The Last Goodbye
The coaxial cable lay coiled on the desk like a dead snake, its plastic casing cracked from years of being yanked and replugged. Marcus stared at it, wondering why he'd bothered to salvage it from the server room wreckage. His phone buzzed—Sarah, again. He let it go to voicemail.
She'd been leaving him messages for three weeks since the breakdown. 'Marcus, please call.' 'I found your vitamin bottles in the bathroom.' 'We need to talk about the house.' Each message was another thread he couldn't bear to pull.
He'd taken up running at dawn, pounding through the empty streets of their—his—neighborhood until his lungs burned and his legs threatened to give out. The physical pain was easier than the silence in the apartment they'd shared for seven years.
"You gonna fix that rack or stare at it all day?" Elena leaned against the doorframe, her arms crossed. She'd been his friend since before Sarah, before the promotion that required moving to the city, before everything that had led him here to this failing startup's server room at midnight on a Friday.
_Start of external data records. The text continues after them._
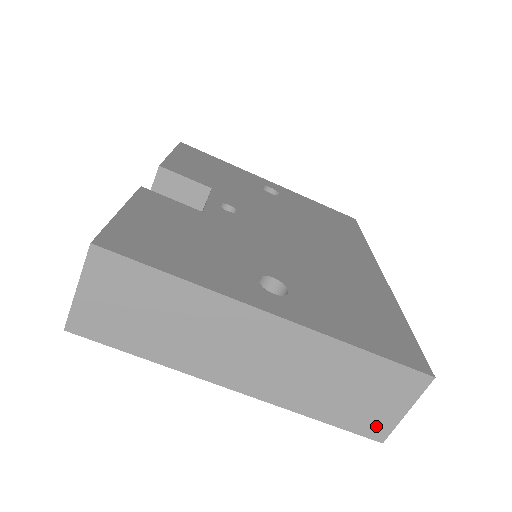
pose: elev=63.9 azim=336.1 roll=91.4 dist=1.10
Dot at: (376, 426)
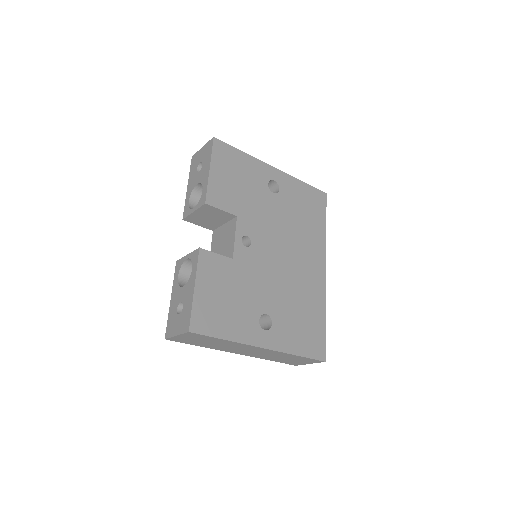
Dot at: (295, 364)
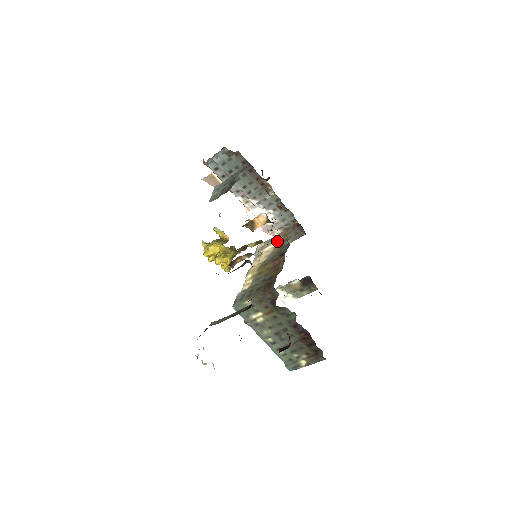
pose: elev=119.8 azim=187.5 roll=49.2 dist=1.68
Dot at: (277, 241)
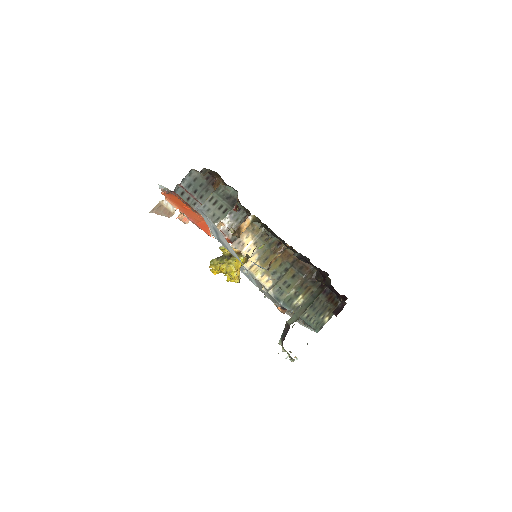
Dot at: (252, 238)
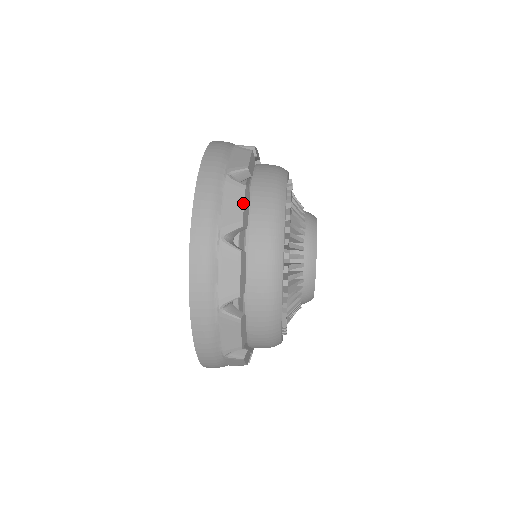
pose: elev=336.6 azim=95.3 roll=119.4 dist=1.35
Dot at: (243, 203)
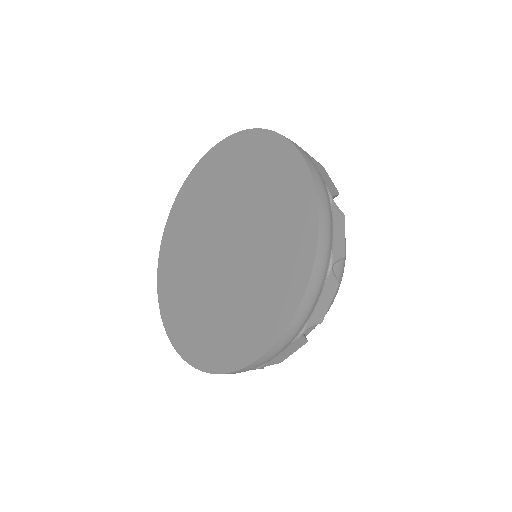
Dot at: occluded
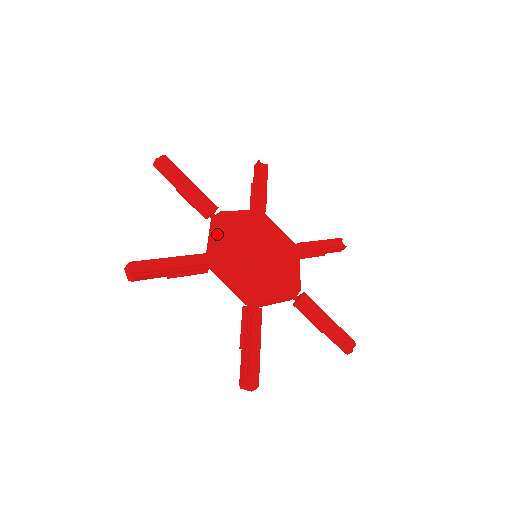
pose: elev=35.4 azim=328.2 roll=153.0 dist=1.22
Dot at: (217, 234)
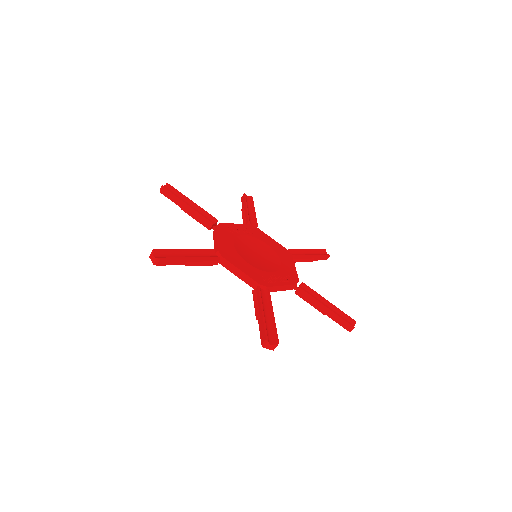
Dot at: (221, 237)
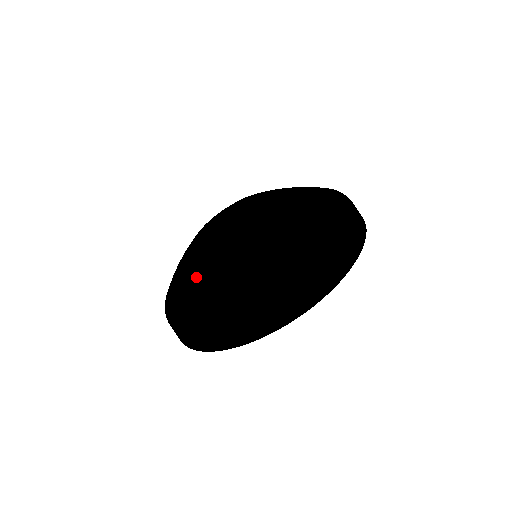
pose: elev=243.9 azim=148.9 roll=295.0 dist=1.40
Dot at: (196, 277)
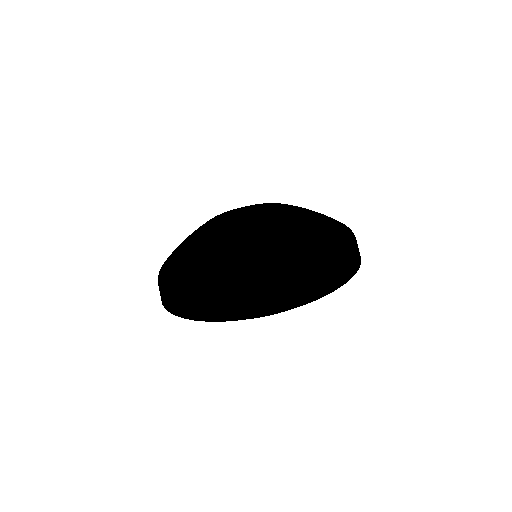
Dot at: (204, 251)
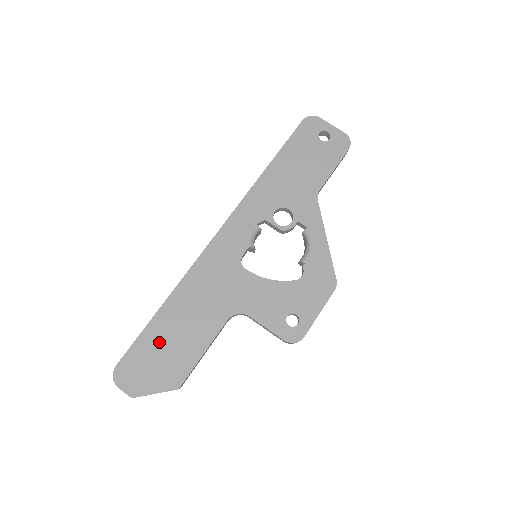
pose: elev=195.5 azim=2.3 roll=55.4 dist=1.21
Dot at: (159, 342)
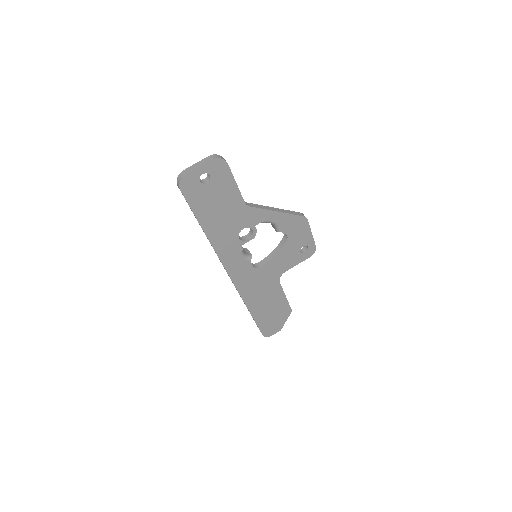
Dot at: (266, 316)
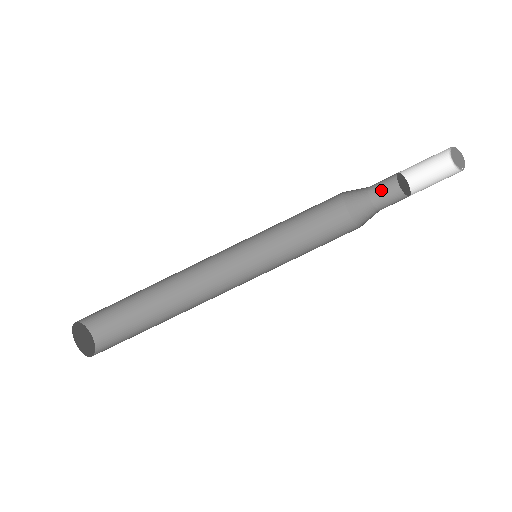
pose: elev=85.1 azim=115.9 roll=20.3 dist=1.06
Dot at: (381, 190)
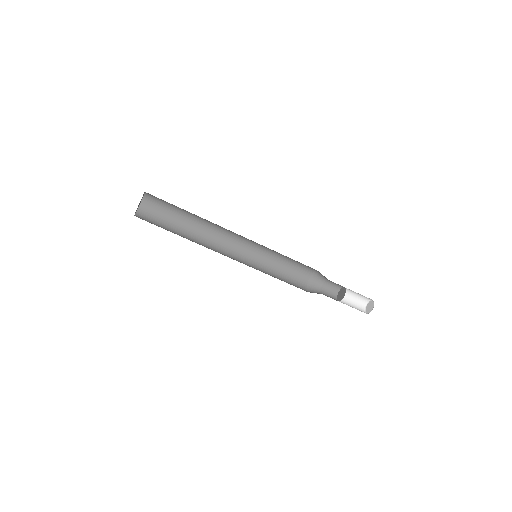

"Fixing it," he said, though neither of them believed him. Elena had warned him not to take the job. She'd warned him about Sarah too, back when Sarah was just his new girlfriend with careful smiles and a closet full of secrets.
The company's mascot—a grinning sphinx—stared down from posters on every wall. 'We Answer the Unanswerable,' the tagline read. Marcus had thought it was profound when he interviewed. Now it just felt like a cruel joke. He couldn't answer why his marriage had failed, why he was thirty-five and starting over, why he'd traded happiness for a paycheck that kept shrinking.
"She's seeing someone," Elena said quietly. "Sarah. I saw them at the bistro on 4th."
The cable slipped from Marcus's fingers. "Oh."
"I'm sorry."
"Don't be." He picked up the cable again, turning it over in his hands. "I should have seen it coming. The vitamins, the gym membership she stopped using, the way she stopped asking about my day. I just... didn't want to see it."
"Want to get a drink after?"
Marcus shook his head. "I think I'll go for a run."
"At midnight?"
"Yeah. I have some things to work out."
He packed his bag, left the unfixed rack, and walked out into the cool night air. The sphinx on the building's exterior seemed to smirk as he passed. Behind him, Elena's voice followed: "You'll figure it out, Marcus. You always do."
He broke into a jog, then a run, letting the rhythm of his footsteps drown out everything else. The city blurred around him—streetlights, storefronts, memories—all streaming past like data through an old cable, frayed at the ends but still, somehow, transmitting.